Rather amazing. (For people not so familiar with CoffeeScript, note the use of the fat arrow so that we have the right object bound to this inside the callback.) So where’s the catch? There isn’t really one, except perhaps in the size of the generated code; the generated code for the reverse server is about 1M, going up to 2.5M when we add the Cabal example. We can use minification to address this to some extent; following the instructions on the ghcjs wiki we can add the following target to our Makefile:

HaskellReverse.min.js: Reverse.hs Exports.js
	ghcjs -DGHCJS_BROWSER Reverse.hs
	echo "(function(global) {" >HaskellReverse.min.js
	ccjs Reverse.jsexe/{rts,lib,out}.js Exports.js \
	  --compilation_level=ADVANCED_OPTIMIZATIONS \
	  >>HaskellReverse.min.js
	echo "})(exports);" >>HaskellReverse.min.js

Note that for minimization to work correctly, Closure Compiler (ccjs) needs to know what we need to export; that’s why it’s important that we compile the generated code together with our Exports.js but not including the wrapper code that we generate. Minimization is also the reason that we use

global["startServer"] = ...

rather than

global.startServer = ...

because if we write the latter ccjs will rename our functions.
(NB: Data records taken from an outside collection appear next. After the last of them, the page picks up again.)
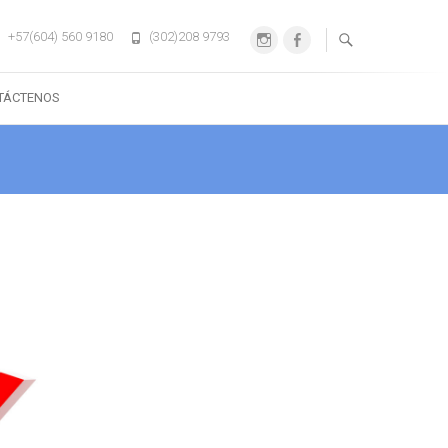
+57(604) 560 9180
(302)208 9793
Instagram
Facebook
TÁCTENOS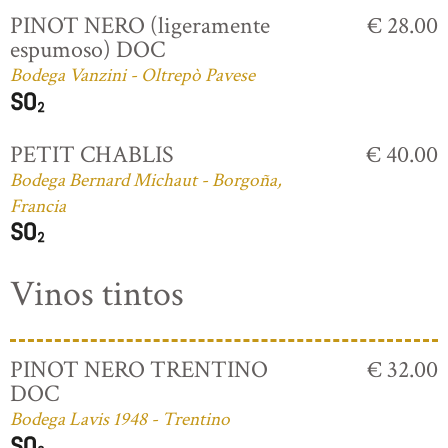
PINOT NERO (ligeramente
€ 28.00
espumoso) DOC
Bodega Vanzini - Oltrepò Pavese
PETIT CHABLIS
€ 40.00
Bodega Bernard Michaut - Borgoña,
Francia
Vinos tintos
PINOT NERO TRENTINO
€ 32.00
DOC
Bodega Lavis 1948 - Trentino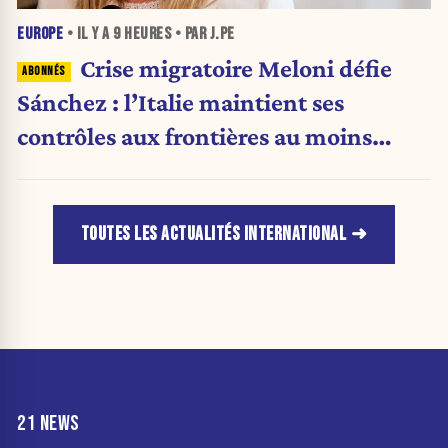
EUROPE
• IL Y A
9 HEURES
• PAR J.PE
Crise migratoire Meloni défie
Sánchez : l’Italie maintient ses
contrôles aux frontières au moins
jusqu’au 15 août.
TOUTES LES ACTUALITÉS INTERNATIONAL
21 NEWS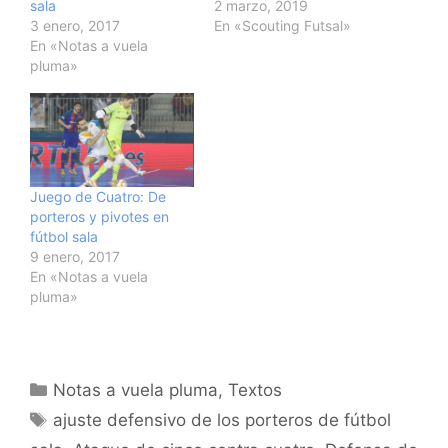
sala
2 marzo, 2019
3 enero, 2017
En «Scouting Futsal»
En «Notas a vuela
pluma»
Juego de Cuatro: De
porteros y pivotes en
fútbol sala
9 enero, 2017
En «Notas a vuela
pluma»
Categorías
Notas a vuela pluma
,
Textos
Etiquetas
ajuste defensivo de los porteros de fútbol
Minimization helps, but the minimized code is still pretty big; 237 kB for the basic reverse example and 714 kB once we use the Cabal library. Oh well, not a huge deal.

Wrapping up

Hopefully this tutorial will have given you the necessary tools you need to write Atom plugins in Haskell. When you publish your package, simply make sure that the file you import from CoffeeScript (in this example HaskellReverse.js or HaskellReverse.min.js) is checked into your repository.

References

  1. The best introduction to ghcjs is still Luite’s original blogpost GHCJS introduction&mdash;Concurrent Haskell in the browser.
  2. You’ll probably want to refer to GHCJS.Prim from the ghcjs-prim package, as well as GHCJS.Foreign, GHCJS.Types, GHCJS.Concurrent and GHCJS.Marshal from ghcjs-base.
  3. The ghcjs GitHub and corresponding wiki contain more information, including installation instructions and a useful page on deployment.